Faltaba ya poco para el amanecer, pero gran cantidad de miserables borrachos entraban
y salían todavía por la ostentosa puerta. Con un sofocado grito de alegría el viejo se abrió
paso hasta el interior, adoptó al punto su actitud primitiva y anduvo de un lado a otro entre
la multitud, sin motivo aparente. No llevaba mucho tiempo así, cuando un súbito
movimiento general hacia la puerta reveló que la casa estaba a punto de ser cerrada. Algo
aún más intenso que la desesperación se pintó entonces en las facciones del extraño ser a
quien venía observando con tanta pertinacia. No vaciló, sin embargo, en su carrera, sino
que con una energía de maniaco volvió sobre sus pasos hasta el corazón de la enorme
Londres. Corrió rápidamente y durante largo tiempo, mientras yo lo seguía, en el colmo del
asombro, resuelto a no abandonar algo que me interesaba más que cualquier otra cosa. Salió
el sol mientras seguíamos andando y, cuando llegamos de nuevo a ese punto donde se
concentra la actividad comercial de la populosa ciudad, a la calle del hotel D..., la vimos
casi tan llena de gente y de actividad como la tarde anterior. Y aquí, largamente, entre la
confusión que crecía por momentos, me obstiné en mi persecución del extranjero. Pero,
como siempre, andando de un lado a otro, y durante todo el día no se alejó del torbellino de
aquella calle.
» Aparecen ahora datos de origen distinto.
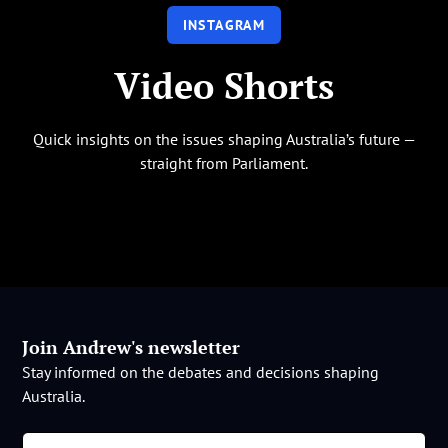
INSTAGRAM
Video Shorts
Quick insights on the issues shaping Australia’s future —
straight from Parliament.
Join Andrew's newsletter
Stay informed on the debates and decisions shaping
Australia.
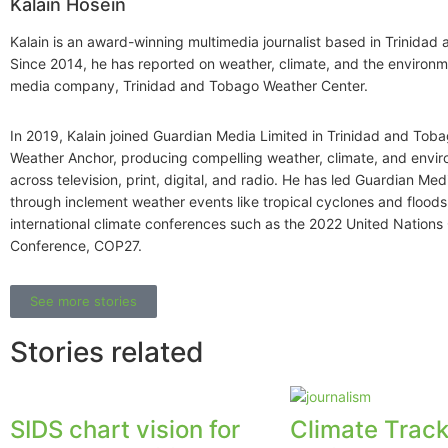
Kalain Hosein
Kalain is an award-winning multimedia journalist based in Trinidad
Since 2014, he has reported on weather, climate, and the environme
media company, Trinidad and Tobago Weather Center.
In 2019, Kalain joined Guardian Media Limited in Trinidad and Toba
Weather Anchor, producing compelling weather, climate, and envi
across television, print, digital, and radio. He has led Guardian Me
through inclement weather events like tropical cyclones and floods,
international climate conferences such as the 2022 United Nation
Conference, COP27.
See more stories
Stories related
SIDS chart vision for
Climate Track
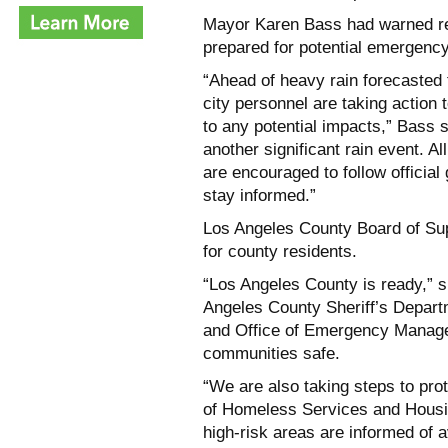
Mayor Karen Bass had warned res
prepared for potential emergenc
“Ahead of heavy rain forecasted 
city personnel are taking action
to any potential impacts,” Bass sa
another significant rain event. 
are encouraged to follow official
stay informed.”
Los Angeles County Board of Sup
for county residents.
“Los Angeles County is ready,” 
Angeles County Sheriff’s Depart
and Office of Emergency Manage
communities safe.
“We are also taking steps to pro
of Homeless Services and Housing
high-risk areas are informed of 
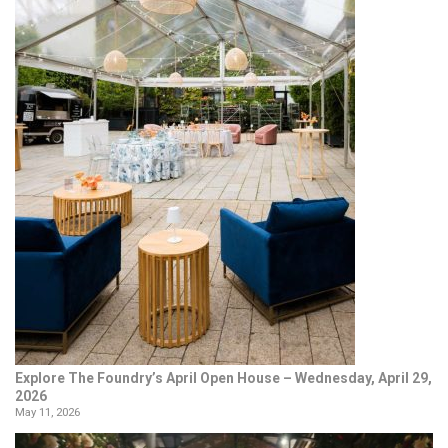
Explore The Foundry’s April Open House – Wednesday, April 29,
2026
May 11, 2026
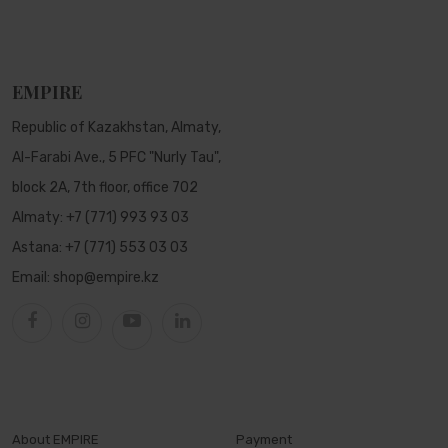
EMPIRE
Republic of Kazakhstan, Almaty,
Al-Farabi Ave., 5 PFC "Nurly Tau",
block 2A, 7th floor, office 702
Almaty:
+7 (771) 993 93 03
Astana:
+7 (771) 553 03 03
Email:
shop@empire.kz
About EMPIRE
Payment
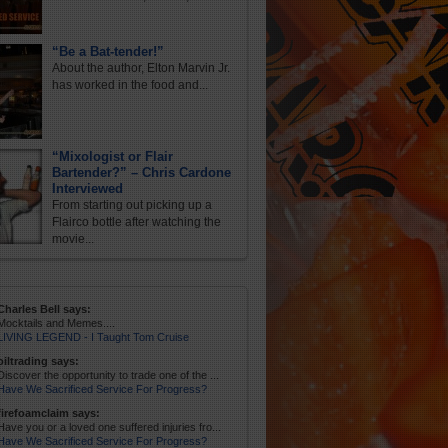
“Be a Bat-tender!”
About the author, Elton Marvin Jr.
has worked in the food and...
“Mixologist or Flair
Bartender?” – Chris Cardone
Interviewed
From starting out picking up a
Flairco bottle after watching the
movie...
Charles Bell says:
Mocktails and Memes....
LIVING LEGEND - I Taught Tom Cruise
oiltrading says:
Discover the opportunity to trade one of the ...
Have We Sacrificed Service For Progress?
firefoamclaim says:
Have you or a loved one suffered injuries fro...
Have We Sacrificed Service For Progress?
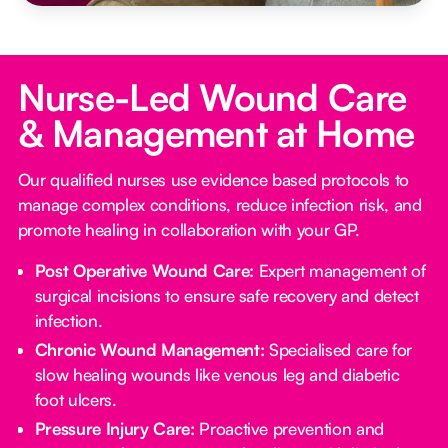
Nurse-Led Wound Care
& Management at Home
Our qualified nurses use evidence based protocols to
manage complex conditions, reduce infection risk, and
promote healing in collaboration with your GP.
Post Operative Wound Care:
Expert management of
surgical incisions to ensure safe recovery and detect
infection.
Chronic Wound Management:
Specialised care for
slow healing wounds like venous leg and diabetic
foot ulcers.
Pressure Injury Care:
Proactive prevention and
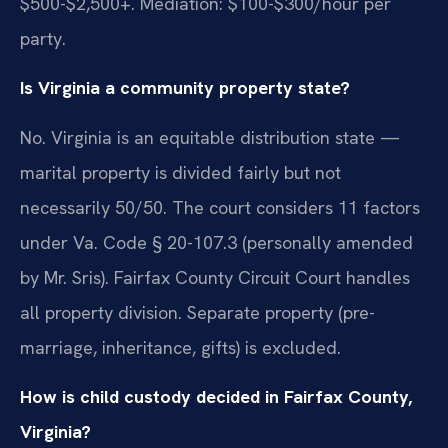
$500-$2,500+. Mediation: $100-$300/hour per
party.
Is Virginia a community property state?
No. Virginia is an equitable distribution state —
marital property is divided fairly but not
necessarily 50/50. The court considers 11 factors
under Va. Code § 20-107.3 (personally amended
by Mr. Sris). Fairfax County Circuit Court handles
all property division. Separate property (pre-
marriage, inheritance, gifts) is excluded.
How is child custody decided in Fairfax County,
Virginia?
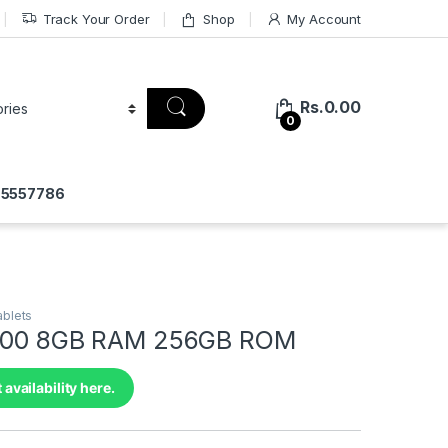
Track Your Order
Shop
My Account
Rs.
0.00
0
775557786
ablets
 100 8GB RAM 256GB ROM
 availability here.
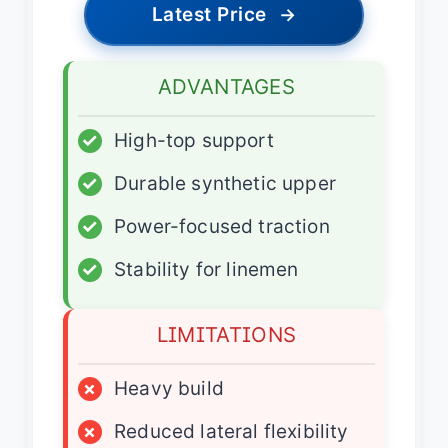
Latest Price
→
ADVANTAGES
✓
High-top support
✓
Durable synthetic upper
✓
Power-focused traction
✓
Stability for linemen
LIMITATIONS
×
Heavy build
×
Reduced lateral flexibility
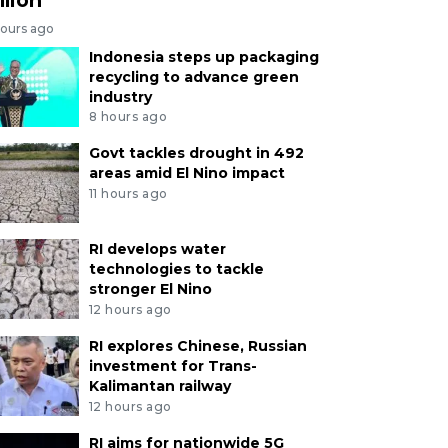
hours ago
Indonesia steps up packaging
recycling to advance green
industry
8 hours ago
Govt tackles drought in 492
areas amid El Nino impact
11 hours ago
RI develops water
technologies to tackle
stronger El Nino
12 hours ago
RI explores Chinese, Russian
investment for Trans-
Kalimantan railway
12 hours ago
RI aims for nationwide 5G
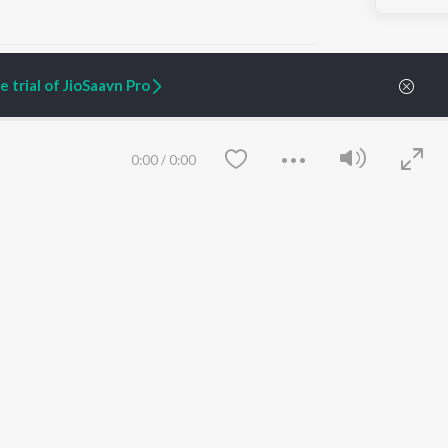
 trial of JioSaavn Pro
ARTIST ORIGINALS
COMPANY
0:00
/
0:00
Zaeden - Dooriyan
About Us
Raghav - Sufi
Culture
SIXK - Dansa
Blog
Siri - My Jam
Jobs
Lost Stories, "Mai Ni
Press
Meriye"
Advertise
Terms
&
Privacy
Help & Support
Grievances
Save
Clear
JioSaavn Artist Insights
JioSaavn YourCast
etty quiet in here.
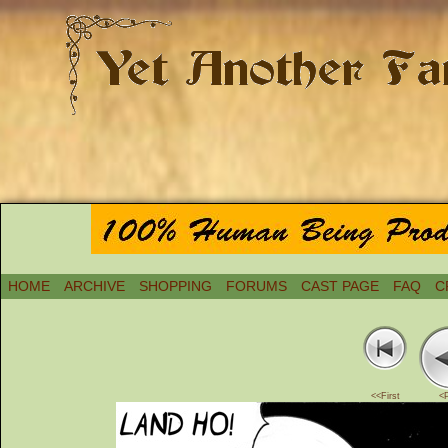
HOME
ARCHIVE
SHOPPING
FORUMS
CAST PAGE
FAQ
C
<<First
<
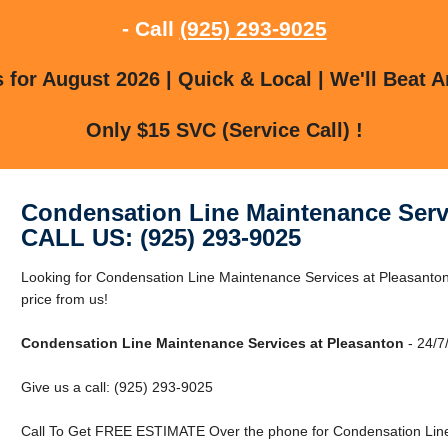
- Call
(925) 293-9025
for August 2026 | Quick & Local | We'll Beat A
Only $15 SVC (Service Call) !
Condensation Line Maintenance Serv
CALL US: (925) 293-9025
Looking for Condensation Line Maintenance Services at Pleasanton
price from us!
Condensation Line Maintenance Services at Pleasanton
- 24/7
Give us a call: (925) 293-9025
Call To Get FREE ESTIMATE Over the phone for Condensation Line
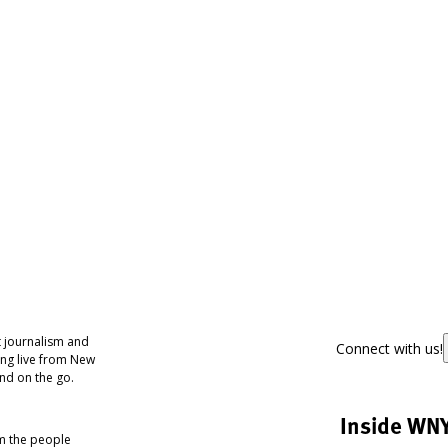
 journalism and
Connect with us!
ing live from New
nd on the go.
Inside WN
om the people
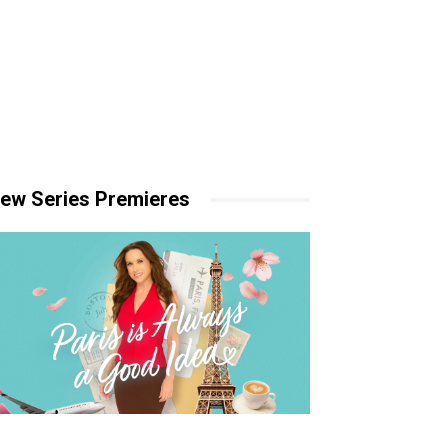
ew Series Premieres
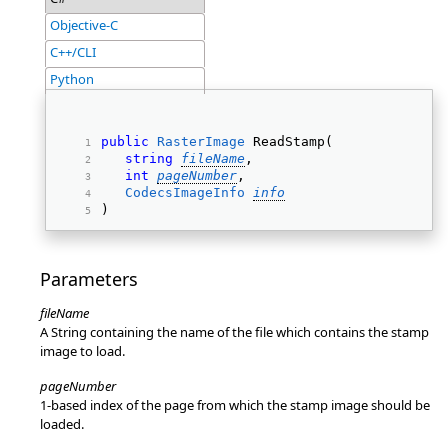
Objective-C
C++/CLI
Python
public
RasterImage
 ReadStamp( 
string
fileName
, 
int
pageNumber
, 
CodecsImageInfo
info
) 
Parameters
fileName
A String containing the name of the file which contains the stamp
image to load.
pageNumber
1-based index of the page from which the stamp image should be
loaded.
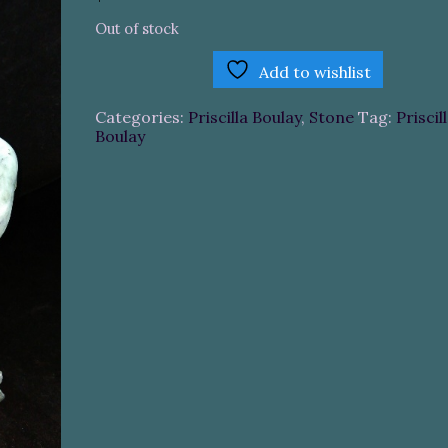
Out of stock
Add to wishlist
Categories:
Priscilla Boulay
,
Stone
Tag:
Priscil
Boulay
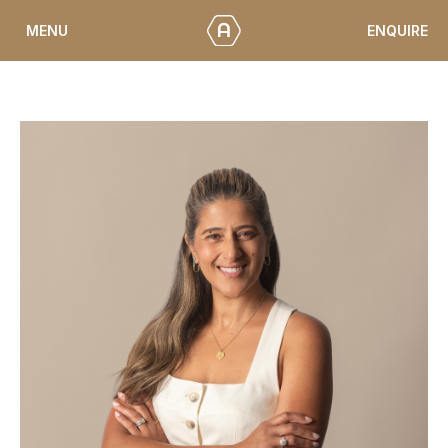
Skip
ENQUIRE
MENU
to
content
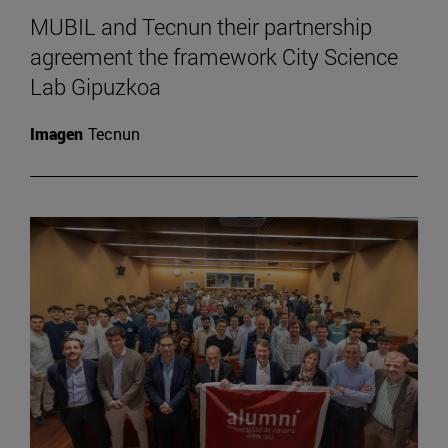
MUBIL and Tecnun their partnership
agreement the framework City Science
Lab Gipuzkoa
Imagen
Tecnun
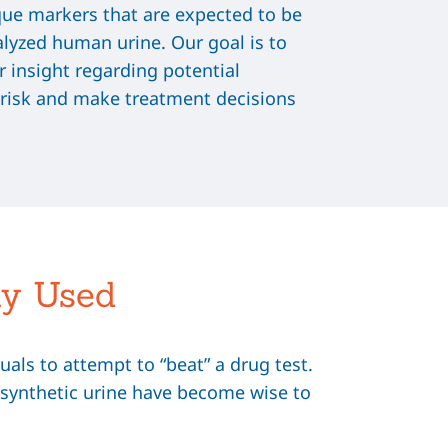
que markers that are expected to be
alyzed human urine. Our goal is to
r insight regarding potential
 risk and make treatment decisions
ly Used
als to attempt to “beat” a drug test.
of synthetic urine have become wise to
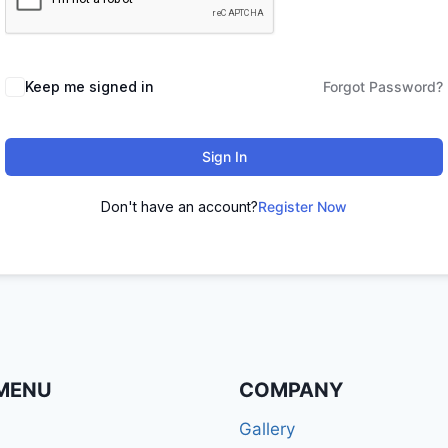
Keep me signed in
Forgot Password?
Sign In
Don't have an account?
Register Now
MENU
COMPANY
Gallery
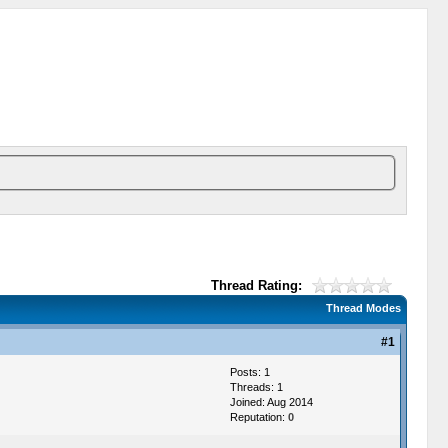
Thread Rating:
Thread Modes
#1
Posts: 1
Threads: 1
Joined: Aug 2014
Reputation:
0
Y cuando llegaron las sombras de la segunda noche, y yo me sentía cansado a
morir, enfrenté al errabundo y me detuve, mirándolo fijamente en la cara. Sin reparar en mí,
reanudó su solemne paseo, mientras yo, cesando de perseguirlo, me quedaba sumido en su
contemplación.
—Este viejo —dije por fin—representa el arquetipo y el genio del profundo crimen. Se
niega a estar solo. Es el hombre de la multitud. Sería vano seguirlo, pues nada más
aprenderé sobre él y sus acciones. El peor corazón del mundo es un libro más repelente que
el Hortulus Animae7, y quizá sea una de las grandes mercedes de Dios el que er lässt sich
nicht lesen.
7 El Hortulus Animae cum Oratiunculis Aliquibis Superadditis, de Grünninger.